Integram o grupo os senadores Alessandro Vieira (MDB-SE), Damares Alves (Republicanos-DF), Eduardo Braga (MDB-AM), Esperidião Amin (PP-SC), Fernando Farias (MDB-AL), Leila Barros (PDT-DF) e Randolfe Rodrigues (PT-AP). A força-tarefa poderá convocar autoridades, colher informações oficiais e sugerir mudanças na legislação.

Críticas ao TCU e ao STF

Nas redes sociais, Renan Calheiros criticou a atuação do TCU no episódio. O ministro Jhonatan de Jesus, relator do processo na Corte de contas, havia determinado inspeção nos documentos da liquidação extrajudicial do Master, alegando possível precipitação do BC ao decretar a medida.

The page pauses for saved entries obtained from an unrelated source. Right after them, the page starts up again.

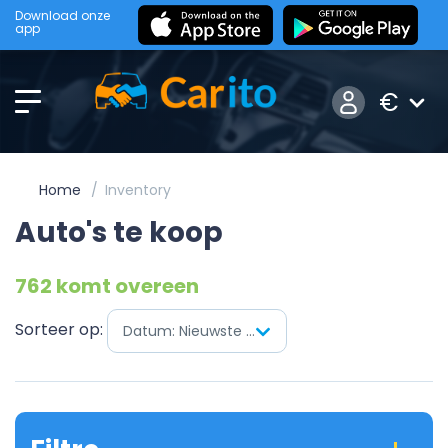
Download onze
app
€
Home
Inventory
Auto's te koop
762 komt overeen
Sorteer op:
Datum: Nieuwste eerst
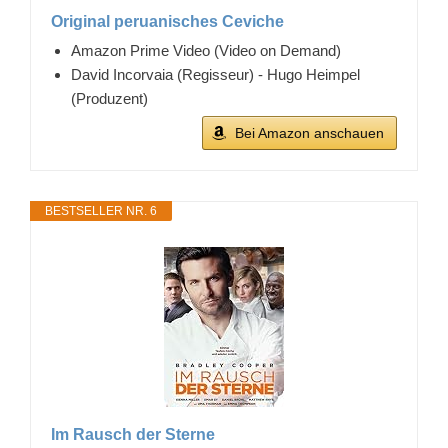
Original peruanisches Ceviche
Amazon Prime Video (Video on Demand)
David Incorvaia (Regisseur) - Hugo Heimpel
(Produzent)
Bei Amazon anschauen
BESTSELLER NR. 6
Im Rausch der Sterne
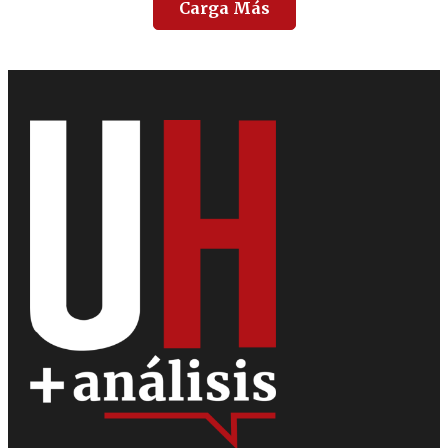
Carga Más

O Banco Central recorreu, defendendo que a decisão deveria ser colegiada. Diante da reação e de pressões do mercado, o relator suspendeu a inspeção.

“O TCU é um braço do Legislativo para proteger os interesses do País, não para encobrir malfeitos”, afirmou o senador.

Calheiros também contestou o sigilo imposto pelo ministro Dias Toffoli, do Supremo Tribunal Federal (STF), que em dezembro retirou da CPMI do INSS e transferiu para a Presidência do Senado os dados obtidos após quebra de sigilos do empresário Daniel Vorcaro, controlador do Master. “Ele tem que tornar as coisas públicas. É a primeira vez em 200 anos que um ministro do STF transfere o sigilo de uma fraude para o presidente do Senado”, declarou.

Origem da investigação

A Polícia Federal deflagrou em novembro a Operação Compliance Zero, que apura a tentativa de compra do Banco Master pelo BRB. No mesmo mês, o Banco Central decretou a liquidação extrajudicial da instituição. A segunda fase da operação, realizada em 14 de janeiro, mirou familiares de Vorcaro.

Com o novo grupo de trabalho, senadores pretendem acompanhar de perto todos os desdobramentos do caso e avaliar possíveis mudanças legais para prevenir fraudes semelhantes.